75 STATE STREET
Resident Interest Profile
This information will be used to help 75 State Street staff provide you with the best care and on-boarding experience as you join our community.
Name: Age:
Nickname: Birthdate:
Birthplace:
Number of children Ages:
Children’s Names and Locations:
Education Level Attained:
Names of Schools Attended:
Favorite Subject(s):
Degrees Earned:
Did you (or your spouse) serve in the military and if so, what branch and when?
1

------

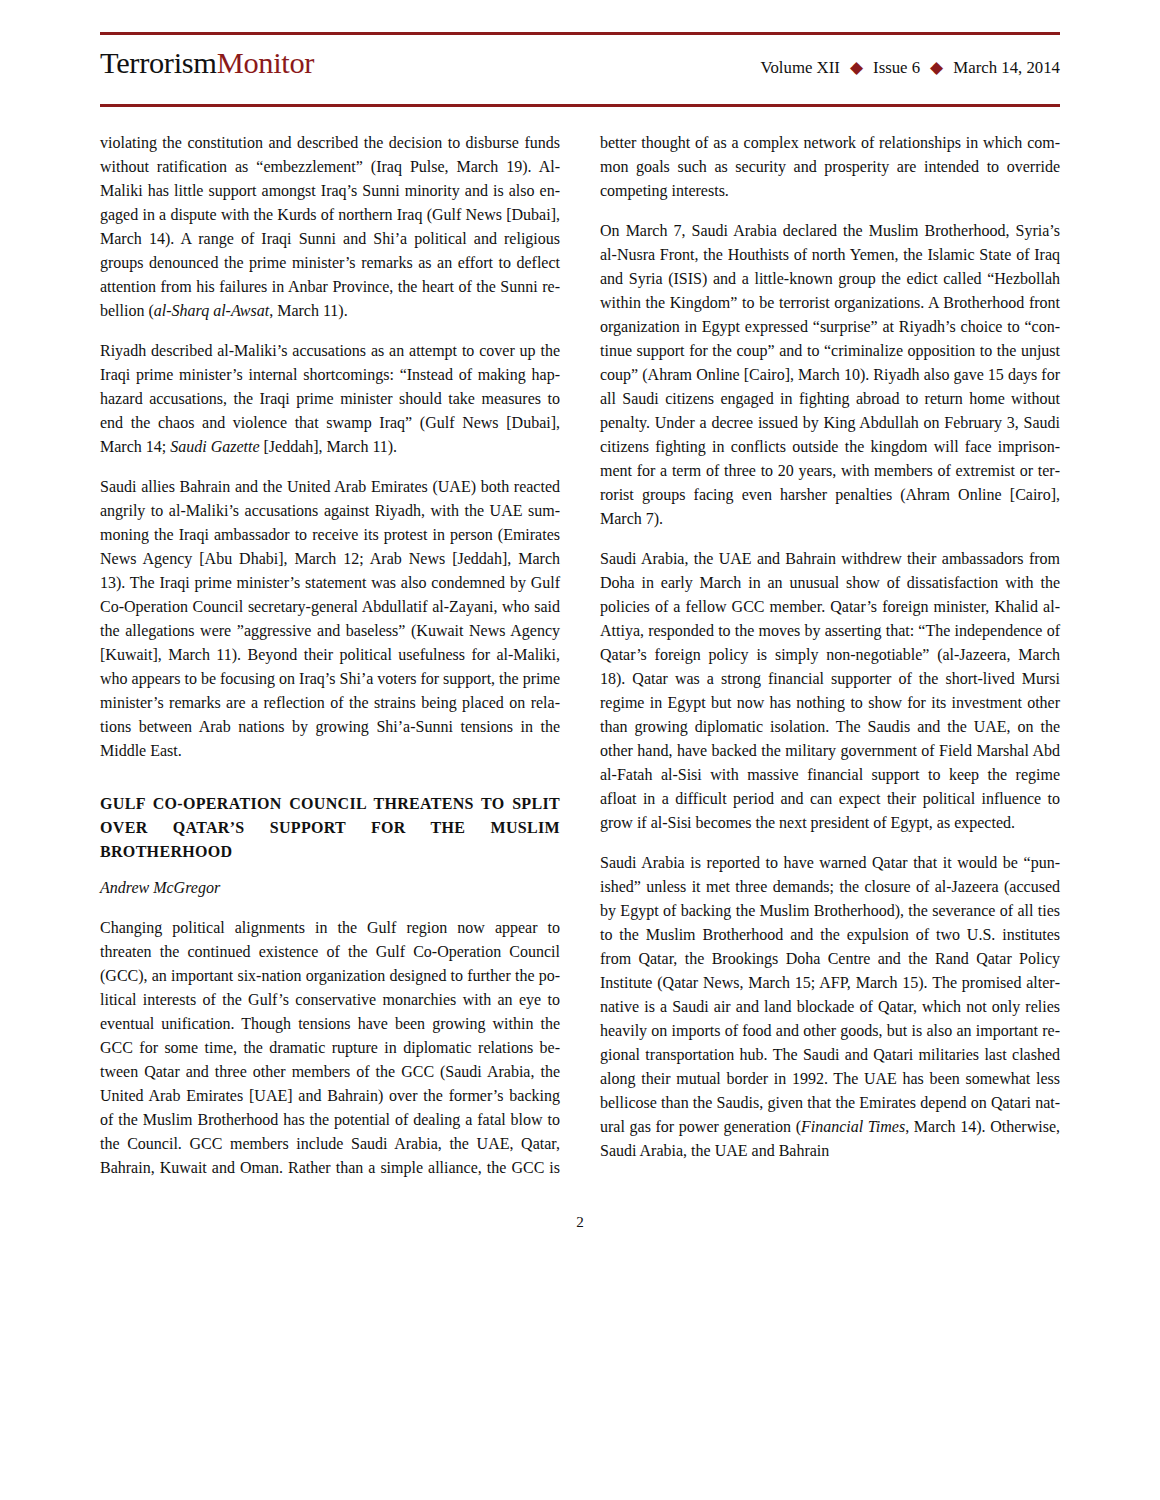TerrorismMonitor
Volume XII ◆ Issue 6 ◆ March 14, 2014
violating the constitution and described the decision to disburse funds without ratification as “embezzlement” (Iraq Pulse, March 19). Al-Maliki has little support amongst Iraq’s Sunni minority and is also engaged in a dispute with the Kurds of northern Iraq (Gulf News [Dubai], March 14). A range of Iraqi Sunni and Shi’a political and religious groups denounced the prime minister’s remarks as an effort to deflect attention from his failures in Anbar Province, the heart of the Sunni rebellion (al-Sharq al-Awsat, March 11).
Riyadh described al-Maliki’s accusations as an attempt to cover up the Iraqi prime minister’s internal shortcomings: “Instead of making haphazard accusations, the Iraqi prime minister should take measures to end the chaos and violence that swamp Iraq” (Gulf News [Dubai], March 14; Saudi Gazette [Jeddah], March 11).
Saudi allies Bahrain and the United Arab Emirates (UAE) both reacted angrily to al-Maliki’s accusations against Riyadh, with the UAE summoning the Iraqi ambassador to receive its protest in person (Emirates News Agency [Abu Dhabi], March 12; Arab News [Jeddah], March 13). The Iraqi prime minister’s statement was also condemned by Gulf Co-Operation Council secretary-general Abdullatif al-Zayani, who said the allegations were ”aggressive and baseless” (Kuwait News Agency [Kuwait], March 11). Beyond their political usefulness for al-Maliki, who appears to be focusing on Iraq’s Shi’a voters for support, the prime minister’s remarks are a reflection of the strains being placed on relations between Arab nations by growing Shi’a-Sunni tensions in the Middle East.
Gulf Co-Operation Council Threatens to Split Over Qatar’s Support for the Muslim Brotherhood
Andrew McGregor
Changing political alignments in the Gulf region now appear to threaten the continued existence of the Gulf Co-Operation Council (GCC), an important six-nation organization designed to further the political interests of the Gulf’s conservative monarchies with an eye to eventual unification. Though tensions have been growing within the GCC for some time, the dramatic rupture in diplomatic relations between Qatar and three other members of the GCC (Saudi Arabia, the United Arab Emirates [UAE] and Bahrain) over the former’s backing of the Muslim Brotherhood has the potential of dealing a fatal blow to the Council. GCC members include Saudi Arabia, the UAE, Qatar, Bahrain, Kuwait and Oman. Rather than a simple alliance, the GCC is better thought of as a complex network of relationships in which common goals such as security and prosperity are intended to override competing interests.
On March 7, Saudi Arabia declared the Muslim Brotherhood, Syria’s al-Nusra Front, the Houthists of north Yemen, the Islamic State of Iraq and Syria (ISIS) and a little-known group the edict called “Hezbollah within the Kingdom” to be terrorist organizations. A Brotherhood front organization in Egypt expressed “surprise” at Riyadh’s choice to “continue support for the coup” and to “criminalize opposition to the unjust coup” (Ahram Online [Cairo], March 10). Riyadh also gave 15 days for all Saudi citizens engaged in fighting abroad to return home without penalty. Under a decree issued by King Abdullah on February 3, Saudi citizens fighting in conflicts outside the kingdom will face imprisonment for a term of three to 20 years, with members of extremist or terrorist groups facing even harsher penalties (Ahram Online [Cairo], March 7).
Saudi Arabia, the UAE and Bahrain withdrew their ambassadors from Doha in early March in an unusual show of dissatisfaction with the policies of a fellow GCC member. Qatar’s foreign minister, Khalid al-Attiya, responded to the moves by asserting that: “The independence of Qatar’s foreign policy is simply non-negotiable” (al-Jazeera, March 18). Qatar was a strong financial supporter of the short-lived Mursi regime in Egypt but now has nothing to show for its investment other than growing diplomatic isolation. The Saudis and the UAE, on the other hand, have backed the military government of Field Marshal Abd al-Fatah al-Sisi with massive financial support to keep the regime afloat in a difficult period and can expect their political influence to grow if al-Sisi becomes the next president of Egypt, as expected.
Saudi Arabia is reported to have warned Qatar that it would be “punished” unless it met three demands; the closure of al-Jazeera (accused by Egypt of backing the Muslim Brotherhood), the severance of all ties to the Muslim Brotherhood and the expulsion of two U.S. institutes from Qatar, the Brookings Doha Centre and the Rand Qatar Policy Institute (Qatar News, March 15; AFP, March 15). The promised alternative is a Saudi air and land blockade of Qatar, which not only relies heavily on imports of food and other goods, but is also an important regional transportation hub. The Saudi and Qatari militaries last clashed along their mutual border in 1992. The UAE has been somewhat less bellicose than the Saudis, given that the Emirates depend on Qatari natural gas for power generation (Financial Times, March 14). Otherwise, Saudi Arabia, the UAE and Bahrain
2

------

EXERCISE DETAILS: Look through the entries above. Extract each line with the word "Names".

WRITTEN SOLUTION:
Children’s Names and Locations:
Names of Schools Attended:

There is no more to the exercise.